Owen Rees is the author of the new book The Far Edges of the Known World: Life Beyond the Borders of Ancient Civilization. He is a lecturer at Birmingham Newman University, and he lives in Manchester, UK.
Q: What inspired you to write The Far Edges of the Known World, and how did you choose the places on which to focus?
A: I suppose the real inspiration for the book was my own frustration at how the ancient world is depicted and talked about. When people think of ancient history they will think of Greece and Rome – and maybe ancient Egypt as well (the pyramids are iconic after all). But this is a very narrow perspective on the ancient world.
What’s more, when we read about Greece and Rome, we are often focusing on specific cities – Rome, Athens, or Alexandria, places like that – which narrows the perspectives further still. The 13 sites I chose move us from prehistory in east Africa, through the Greek and Roman worlds, and beyond, covering over 5,000 years over three continents.
So, I wanted to write a book that flipped the usual stories and narratives on their head. To paraphrase the Egyptologist Toby Wilkinson, I wanted to make the unfamiliar seem familiar, while also making the familiar seem unfamiliar.
Q: How did you research the book, and what did you learn that especially surprised you?
A: The book was mostly researched during pandemic-related lockdowns, which scuppered a few plans. I had envisaged myself as something of a jet-setting historian when I planned out this book, but that never happened.
Luckily for me, the world is filled with generous scholars, so this book relied on the kindness of strangers, the many historians and archaeologists around the world who were willing to share their research with me and field my oddly specific questions along the way.
In terms of surprises, there were quite a few: a community of Buddhists appearing in ancient Alexandria; evidence of a trade network that linked ancient Britain to ancient Indonesia (via Canaan) in the 2nd millennium BCE; nomads in Ukraine who did not travel; Greeks worshipping Indian gods. The book is filled with surprises.
Q: The writer Jane Draycott said of the book, “A breath of fresh air, presenting a perspective on cultural history that is breathtaking in its scope.” What do you think of that description?
A: Honoured. Jane is an amazing historian and author – one I have admired for many years – so to see her describe the book in those terms means a lot.
It also captures the ambition of the book, an ambition I know that Jane and I both share: to breathe new life into a well-trodden subject. So, I am just pleased to see that this approach comes across to the reader as well.
Q: What do you hope readers take away from the book?
A: The main thing I want people to take away is that there is still so much to learn about the ancient world! I chose 13 sites to anchor the reader in an ancient world they may recognise, but I could just have easily picked 13 different ones. The ancient world has a large and vibrant place.
History has a nasty habit of trying to enforce structure on the chaos that is the human story, through narratives and story arcs – biographies of “great men,” rise and fall of empires, collapse and revolution to explain change, that sort of thing. But for these narratives to work, we have to exclude so many other experiences of the world.

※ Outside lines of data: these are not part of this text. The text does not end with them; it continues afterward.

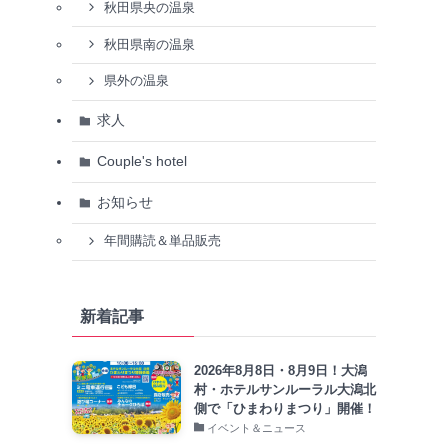
秋田県央の温泉
秋田県南の温泉
県外の温泉
求人
Couple's hotel
お知らせ
年間購読＆単品販売
新着記事
2026年8月8日・8月9日！大潟
村・ホテルサンルーラル大潟北
側で「ひまわりまつり」開催！
イベント＆ニュース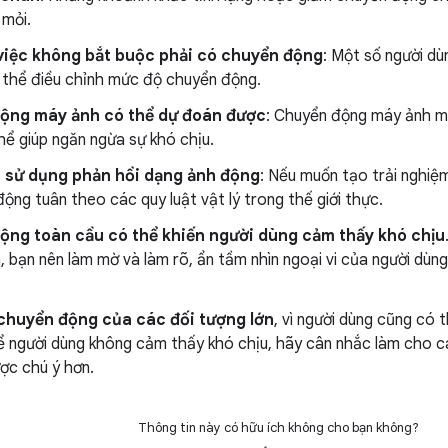
 mỏi.
việc không bắt buộc phải có chuyển động
: Một số người d
ó thể điều chỉnh mức độ chuyển động.
ộng máy ảnh có thể dự đoán được
: Chuyển động máy ảnh m
ể giúp ngăn ngừa sự khó chịu.
 sử dụng phản hồi dạng ảnh động
: Nếu muốn tạo trải nghiệm
ộng tuân theo các quy luật vật lý trong thế giới thực.
ộng toàn cầu có thể khiến người dùng cảm thấy khó chịu
, bạn nên làm mờ và làm rõ, ẩn tầm nhìn ngoại vi của người dùn
 chuyển động của các đối tượng lớn
, vì người dùng cũng có 
ể người dùng không cảm thấy khó chịu, hãy cân nhắc làm cho c
ợc chú ý hơn.
Thông tin này có hữu ích không cho bạn không?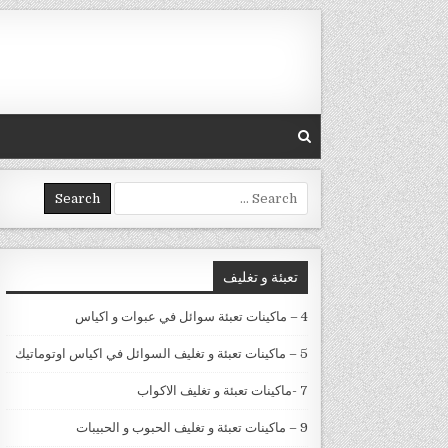
Skip to conten
Search for:
تعبئة و تغليف
4 – ماكينات تعبئة سوائل في عبوات و اكياس
5 – ماكينات تعبئة و تغليف السوائل في اكياس اوتوماتيك
7 -ماكينات تعبئة و تغليف الاكواب
9 – ماكينات تعبئة و تغليف الحبوب و الحبيبات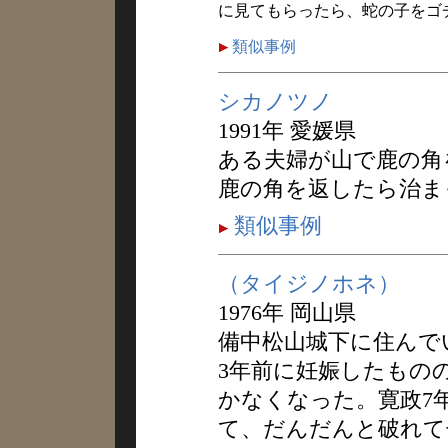
に見てもらったら、蛇の子をゴ
類似事例
シカノツノ
1991年 愛媛県
ある夫婦が山で鹿の角
鹿の角を返したら治ま
類似事例
（タイジノホネ）
1976年 岡山県
備中松山城下に住んで
3年前に妊娠したもの
かなくなった。寛政7
て、だんだんと破れて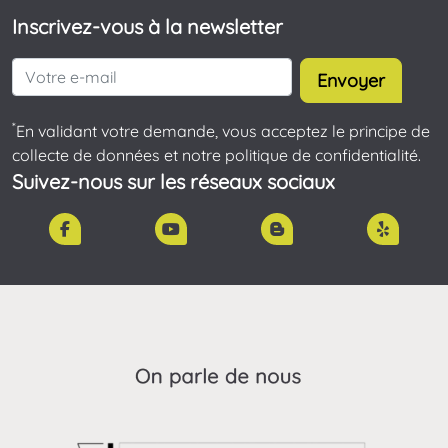
Inscrivez-vous à la newsletter
Envoyer
*
En validant votre demande, vous acceptez le principe de
collecte de données et notre politique de confidentialité.
Suivez-nous sur les réseaux sociaux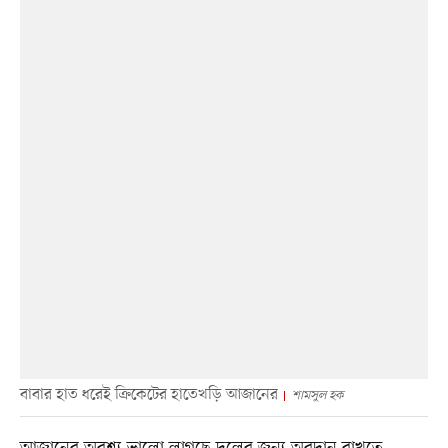
বাবার হাত ধরেই ক্রিকেটের হাতেখড়ি আজানের
শামসুল হক
আজানের অবশ্য ভালো লাগছে দলের জন্য অবদান রাখতে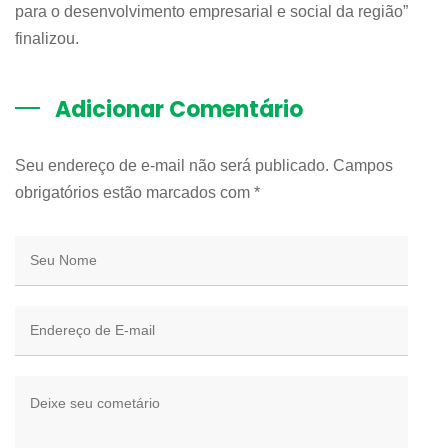
para o desenvolvimento empresarial e social da região”
finalizou.
Adicionar Comentário
Seu endereço de e-mail não será publicado. Campos
obrigatórios estão marcados com
*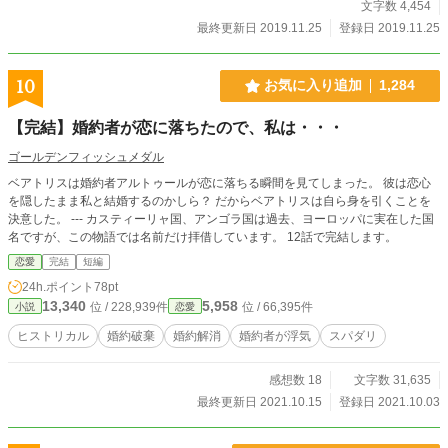
文字数 4,454
最終更新日 2019.11.25
登録日 2019.11.25
10
お気に入り追加
1,284
【完結】婚約者が恋に落ちたので、私は・・・
ゴールデンフィッシュメダル
ベアトリスは婚約者アルトゥールが恋に落ちる瞬間を見てしまった。 彼は恋心
を隠したまま私と結婚するのかしら？ だからベアトリスは自ら身を引くことを
決意した。 --- カスティーリャ国、アンゴラ国は過去、ヨーロッパに実在した国
名ですが、この物語では名前だけ拝借しています。 12話で完結します。
恋愛
完結
短編
24h.ポイント
78pt
13,340
5,958
位 / 228,939件
位 / 66,395件
小説
恋愛
ヒストリカル
婚約破棄
婚約解消
婚約者が浮気
スパダリ
感想数 18
文字数 31,635
最終更新日 2021.10.15
登録日 2021.10.03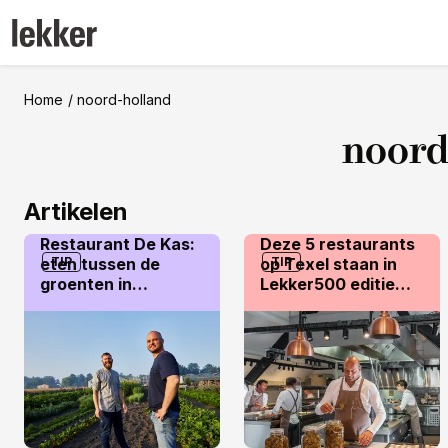
Home
noord-holland
noord
Artikelen
Restaurant De Kas:
Deze 5 restaurants
eten tussen de
TIP
op Texel staan in
TIP
groenten in
Lekker500 editie
Amsterdam
2026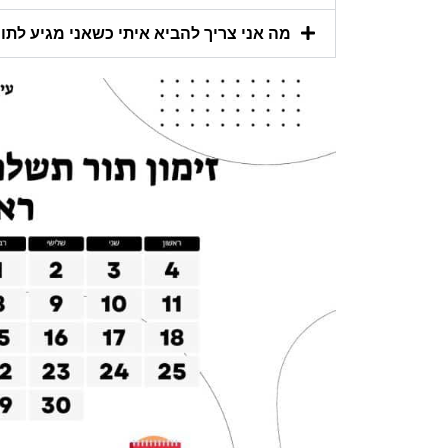
מה אני צריך להביא איתי כשאני מגיע לתור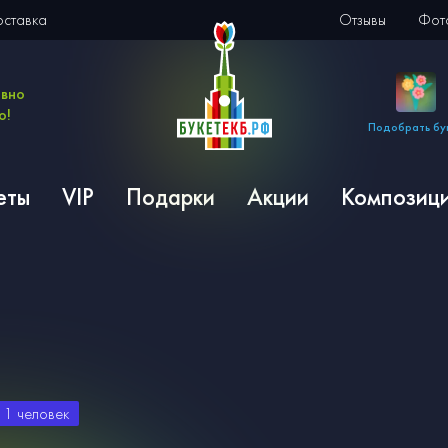
оставка
Отзывы
Фото
евно
о!
Подобрать бу
еты
VIP
Подарки
Акции
Композиц
и
1
человек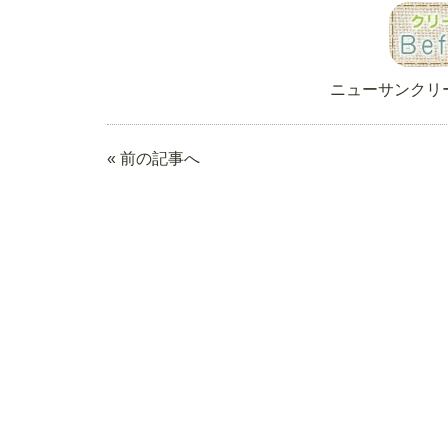
ニューサンクリ
« 前の記事へ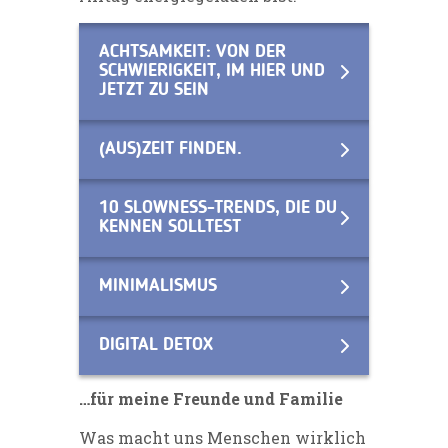
ACHTSAMKEIT: VON DER
SCHWIERIGKEIT, IM HIER UND
JETZT ZU SEIN
(AUS)ZEIT FINDEN.
10 SLOWNESS-TRENDS, DIE DU
KENNEN SOLLTEST
MINIMALISMUS
DIGITAL DETOX
…für meine Freunde und Familie
Was macht uns Menschen wirklich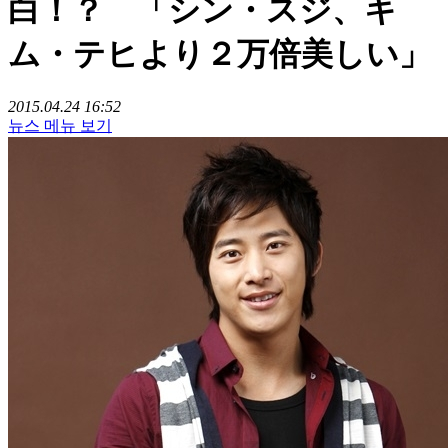
白！？ 「シン・スジ、キ
ム・テヒより２万倍美しい」
2015.04.24 16:52
뉴스 메뉴 보기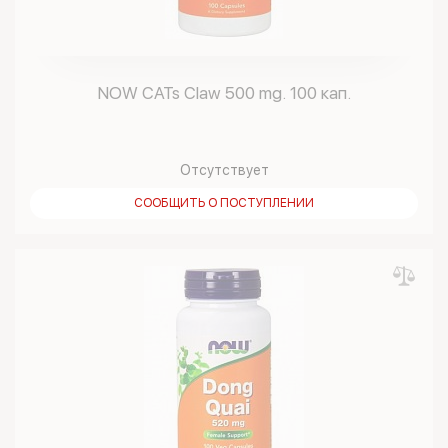
NOW CATs Claw 500 mg. 100 кап.
Отсутствует
СООБЩИТЬ О ПОСТУПЛЕНИИ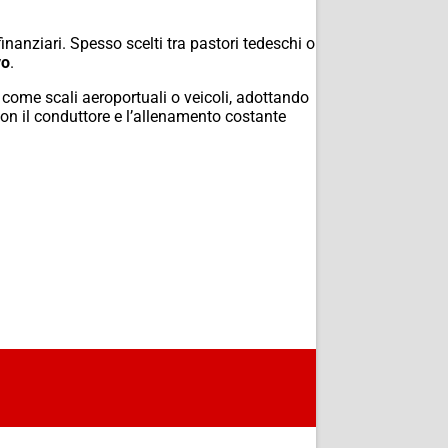
nanziari. Spesso scelti tra pastori tedeschi o
vo
.
 come scali aeroportuali o veicoli, adottando
on il conduttore e l’allenamento costante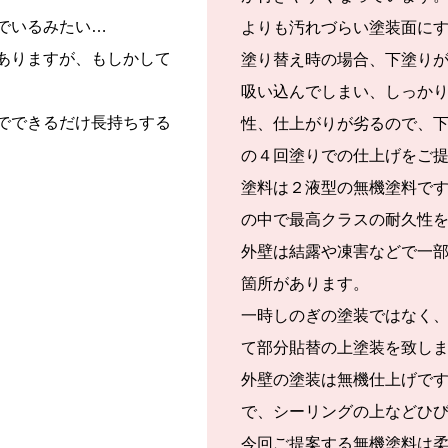
でいるみたい…
よりも汚れづらい塗装面に
ありますが、もしかして
塗り替え時の場合、下塗り
吸い込んでしまい、しっか
でできるだけ長持ちする
性、仕上がりが劣るので、
の４回塗りでの仕上げをご
塗料は２液型の無機塗料で
の中で最高クラスの耐久性
外壁は結露や凍害などで一
箇所があります。
一時しのぎの塗装ではなく
て部分貼替の上塗装を致し
外壁の塗装は無機仕上げで
で、シーリングの上などひ
今回ご提案する無機塗料は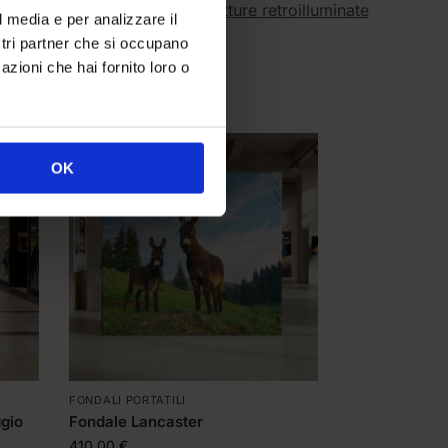
ture da larghezza 3 metri
,
strutture retroilluminate
l media e per analizzare il
ostri partner che si occupano
azioni che hai fornito loro o
OK
FONDALI PORTATILI
ggio
Fondale Lancaster
410,00
€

So, if readers take one thing away from this book, I hope it is a spark of curiosity about what other histories are out there waiting to be read or heard.
Q: What are you working on now?
A: I am currently working on another trade book that is very different in scope. I cannot talk too much about it, but it will offer a very different perspective on a very well-known ancient Greek city.
Q: Anything else we should know?
A: Ancient history has long been something of a tool for extreme ideologies, so it is important to know when the ancient world is being manipulated by public figures. Pseudohistory and pseudoarcheology are rampant online, and with the spread of “generative AI” this is only getting worse.
To try and combat this, in some small way, I run a history website, BadAncient.com, which brings together experts from around the world to fact-check common claims about the ancient world.